Uno studio italiano ha coinvolto oltre 35 centri oncologici di tutta Italia seguendo per 15 anni quasi 900 donne in post-menopausa operate per un tumore al seno (https://aacrjournals.org/clincancerres/article/doi/10.1158/1078-0432.CCR-23-1568/730072/SNP-of-Aromatase-Predict-Long-term-Survival-and?searchresult=1). 

L’obiettivo era analizzare come le varianti genetiche dell’enzima aromatasi, implicato nella produzione degli estrogeni e bersaglio dell’antitumorale letrozolo, influiscano sulla probabilità di recidive del tumore e di effetti collaterali gravi.

Il commento di Lucia Del Mastro, oncologa e direttrice della Clinica di Oncologia medica dell’IRCCS Ospedale Policlinico San Martino – Università di Genova e coordinatrice  dello studio.

Gli inibitori dell’aromatasi come letrozolo rappresentano la terapia adiuvante anti-ormonale standard. Impediscono infatti agli androgeni di trasformarsi in estrogeni, il ‘combustibile’ per il tumore al seno positivo ai recettori per gli estrogeni. Il blocco degli estrogeni, tuttavia, si associa a una maggiore probabilità di effetti collaterali come osteoporosi e malattie cardiovascolari. 

Le tre varianti geniche individuate sono decisive sugli esiti della terapia: si associano a un maggior rischio cumulativo di recidiva e metastasi del tumore a distanza di anni e con una maggiore mortalità, ma anche a un’incidenza cumulativa più bassa di effetti collaterali come fratture o eventi cardiovascolari a dieci anni. Questi risultati fanno ipotizzare che le pazienti con queste varianti genetiche producano fisiologicamente una maggiore quantità di estrogeni che da una parte riducono l’efficacia della terapia ormonale, portando a un rischio più alto di recidiva, dall’altra diminuiscono anche gli effetti collaterali gravi di tale terapia, come le fratture da osteoporosi.

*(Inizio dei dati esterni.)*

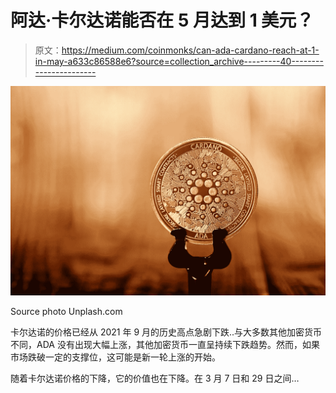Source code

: # 阿达·卡尔达诺能否在 5 月达到 1 美元？

> 原文：<https://medium.com/coinmonks/can-ada-cardano-reach-at-1-in-may-a633c86588e6?source=collection_archive---------40----------------------->

![](img/a83098bee4046c9751f352c360bd0d87.png)

Source photo Unplash.com

卡尔达诺的价格已经从 2021 年 9 月的历史高点急剧下跌..与大多数其他加密货币不同，ADA 没有出现大幅上涨，其他加密货币一直呈持续下跌趋势。然而，如果市场跌破一定的支撑位，这可能是新一轮上涨的开始。

随着卡尔达诺价格的下降，它的价值也在下降。在 3 月 7 日和 29 日之间…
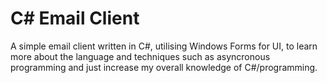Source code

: # C# Email Client
A simple email client written in C#, utilising Windows Forms for UI, to learn more about the language and techniques such as asyncronous programming and just increase my overall knowledge of C#/programming.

Oggi le pazienti operate per un carcinoma della mammella, positivo per i recettori ormonali, ricevono il trattamento ormonale adiuvante per un periodo che arriva fino a 7-8 anni. Valutare la presenza o meno di queste tre varianti genetiche potrebbe aprire la strada alla personalizzazione della durata di tale trattamento sulla base del rischio di recidive e di effetti collaterali di ciascuna paziente, per minimizzare i pericoli e ottimizzare i benefici, con una ricaduta positiva sugli esiti di sopravvivenza.